Foreman's acute knee injury isn't compensable occupational disease - North Carolina
In an unpublished decision, Valladares v. Tech Electric Corp., the North Carolina Court of Appeals held that a foreman's knee injury did not constitute a compensable occupational disease. An electrical foreman sustained a work-related injury to his knee. An MRI revealed a complex medial meniscus tear, which required him to undergo surgery.

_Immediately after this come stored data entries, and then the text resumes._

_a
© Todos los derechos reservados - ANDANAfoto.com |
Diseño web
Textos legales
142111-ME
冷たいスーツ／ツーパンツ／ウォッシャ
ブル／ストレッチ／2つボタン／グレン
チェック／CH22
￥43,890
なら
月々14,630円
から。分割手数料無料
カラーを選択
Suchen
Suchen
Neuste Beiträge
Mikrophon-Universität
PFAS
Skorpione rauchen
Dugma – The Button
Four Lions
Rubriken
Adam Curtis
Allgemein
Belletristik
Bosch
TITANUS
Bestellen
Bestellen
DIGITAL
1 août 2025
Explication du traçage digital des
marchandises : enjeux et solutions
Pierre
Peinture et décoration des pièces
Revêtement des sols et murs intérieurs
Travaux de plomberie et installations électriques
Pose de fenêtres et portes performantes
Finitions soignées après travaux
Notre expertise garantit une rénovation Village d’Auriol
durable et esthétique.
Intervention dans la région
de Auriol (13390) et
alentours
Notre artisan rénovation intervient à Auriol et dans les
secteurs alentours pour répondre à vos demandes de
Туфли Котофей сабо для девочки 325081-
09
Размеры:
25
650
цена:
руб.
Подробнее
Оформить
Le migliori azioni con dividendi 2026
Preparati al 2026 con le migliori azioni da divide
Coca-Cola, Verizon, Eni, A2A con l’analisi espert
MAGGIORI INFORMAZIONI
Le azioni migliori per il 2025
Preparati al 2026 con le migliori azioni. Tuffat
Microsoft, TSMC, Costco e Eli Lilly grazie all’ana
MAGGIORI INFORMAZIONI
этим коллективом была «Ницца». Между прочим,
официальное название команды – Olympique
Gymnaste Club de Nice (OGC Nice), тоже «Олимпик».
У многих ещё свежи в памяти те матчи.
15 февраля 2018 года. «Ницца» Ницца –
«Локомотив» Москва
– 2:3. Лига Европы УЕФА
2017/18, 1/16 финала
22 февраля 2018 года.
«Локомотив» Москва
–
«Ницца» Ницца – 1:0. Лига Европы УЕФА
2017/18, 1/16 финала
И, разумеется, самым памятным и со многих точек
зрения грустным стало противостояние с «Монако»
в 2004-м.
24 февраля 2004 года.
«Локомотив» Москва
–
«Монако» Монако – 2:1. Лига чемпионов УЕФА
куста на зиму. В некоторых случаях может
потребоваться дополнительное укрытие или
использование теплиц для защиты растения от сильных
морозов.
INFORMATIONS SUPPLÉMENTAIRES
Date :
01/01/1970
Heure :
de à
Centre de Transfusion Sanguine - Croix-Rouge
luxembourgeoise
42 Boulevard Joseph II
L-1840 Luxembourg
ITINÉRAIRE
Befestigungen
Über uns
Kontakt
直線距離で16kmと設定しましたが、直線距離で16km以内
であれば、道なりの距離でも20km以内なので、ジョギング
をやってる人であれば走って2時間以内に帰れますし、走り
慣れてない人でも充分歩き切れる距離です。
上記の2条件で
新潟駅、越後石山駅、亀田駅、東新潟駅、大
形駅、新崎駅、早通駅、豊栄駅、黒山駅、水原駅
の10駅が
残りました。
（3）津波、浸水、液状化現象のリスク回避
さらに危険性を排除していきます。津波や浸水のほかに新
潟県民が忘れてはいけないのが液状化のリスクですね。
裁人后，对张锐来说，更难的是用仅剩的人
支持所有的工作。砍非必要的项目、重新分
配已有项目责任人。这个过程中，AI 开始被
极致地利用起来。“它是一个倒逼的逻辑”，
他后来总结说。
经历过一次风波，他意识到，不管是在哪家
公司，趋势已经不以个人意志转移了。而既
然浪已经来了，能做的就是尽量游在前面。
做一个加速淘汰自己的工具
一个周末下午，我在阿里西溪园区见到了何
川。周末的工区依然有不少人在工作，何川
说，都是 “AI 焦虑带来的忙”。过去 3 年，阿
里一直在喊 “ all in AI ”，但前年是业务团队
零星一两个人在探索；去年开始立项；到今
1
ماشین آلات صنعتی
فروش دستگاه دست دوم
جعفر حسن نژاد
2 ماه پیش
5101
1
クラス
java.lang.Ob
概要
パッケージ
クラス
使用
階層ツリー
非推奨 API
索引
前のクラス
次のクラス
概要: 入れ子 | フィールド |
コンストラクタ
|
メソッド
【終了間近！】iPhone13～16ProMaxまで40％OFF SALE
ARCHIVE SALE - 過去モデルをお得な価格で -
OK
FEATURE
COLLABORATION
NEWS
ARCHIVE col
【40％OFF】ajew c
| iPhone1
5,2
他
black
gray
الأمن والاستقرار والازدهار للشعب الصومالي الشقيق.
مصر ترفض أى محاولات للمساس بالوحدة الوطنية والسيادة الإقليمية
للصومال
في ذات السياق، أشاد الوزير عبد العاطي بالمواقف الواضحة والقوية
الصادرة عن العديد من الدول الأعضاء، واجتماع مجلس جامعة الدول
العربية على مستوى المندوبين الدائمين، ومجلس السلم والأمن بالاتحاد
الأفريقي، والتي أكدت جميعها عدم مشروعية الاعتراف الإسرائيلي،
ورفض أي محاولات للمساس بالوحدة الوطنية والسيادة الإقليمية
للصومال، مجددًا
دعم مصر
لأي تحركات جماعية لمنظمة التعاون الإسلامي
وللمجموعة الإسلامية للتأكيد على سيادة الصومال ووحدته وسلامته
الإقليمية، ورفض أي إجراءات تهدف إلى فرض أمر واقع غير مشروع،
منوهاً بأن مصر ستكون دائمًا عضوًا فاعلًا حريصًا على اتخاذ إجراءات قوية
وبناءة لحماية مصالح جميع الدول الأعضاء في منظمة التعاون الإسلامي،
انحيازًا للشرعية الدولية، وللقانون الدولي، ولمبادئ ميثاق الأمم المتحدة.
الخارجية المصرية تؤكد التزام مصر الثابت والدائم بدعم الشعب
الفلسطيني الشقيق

The foreman stipulated that his injury was not the result of an injury "by accident" and that he was pursuing his claim solely as an occupational disease claim because his work required constant squatting, kneeling and ladder climbing.
The Industrial Commission denied his claim, concluding that there was no expert medical evidence to support the claim that his meniscus tear was the result of a chronic degenerative process or disease that was caused by his employment
Impairment rating evaluation disqualified because physician did not meet statutory requirements - Pennsylvania
A Pennsylvania appellate court affirmed the denial of an employer's petition to modify an injured employee's benefits on the ground that the physician who performed the Impairment Rating Evaluation (IRE) on which the Modification Petition was based did not meet the requirement of Section 306(a.2) of the Workers' Compensation Act that physicians performing IREs must be "active in clinical practice for at least twenty hours per week." Although the IME physician was licensed to practice medicine in Pennsylvania, was board-certified in occupational medicine, had special training on the AMA Guides that physicians must apply in performing IREs and had performed IREs under both the fifth edition and the current, sixth edition AMA Guides, the court found at the relevant time of the case, she did not treat or manage the care of any patients.
No on-site supervision renders gym membership noncompensable - Pennsylvania
In Chapman v. Alvin H. Butz, Inc., the Pennsylvania Workers' Compensation Appeal Board reversed the Workers' Compensation judge's decision approving gym membership as compensable because there was no record of any on-site personal supervision or instruction by a licensed medical provider. In this case, the gym membership was to last for an entire year, but the physical therapist released the worker from his care during that time period with no indication of any planned on-site supervision.
Employers not liable for subcontractor injuries - Utah
Utah employers are responsible only for the workplace safety of their own employees, not of their subcontractors, the state Supreme Court ruled. The case involved Hughes General Contractors Inc. and one of its subcontractor, B.A. Robinson & Sons Construction Inc. surrounding a citation by the Utah Occupational Safety and Health Division for failure to meet state safety standards including scaffolding erection. Overturning earlier rulings, the court rejected the so-called multiemployer worksite doctrine used by the federal Occupational Safety and Health Administration (OSHA), which holds a general contractor accountable for the safety of all employees on a worksite, including subcontractors, asserting that the federal doctrine is incompatible with the governing Utah Occupational Safety and Health Act.
Court overturns ruling that heat exhaustion resulted in permanent disability - Tennessee
A Tennessee appellate court reversed a trial court's decision that a Workers' cCmpensation claimant was entitled to PPD benefits associated with two separate episodes of heat exhaustion during one summer, finding the employer's medical expert to be more credible. The expert indicated it was medically undisputed that heat exhaustion did not cause permanent injury. - Hollars v. United Parcel Serv., Inc.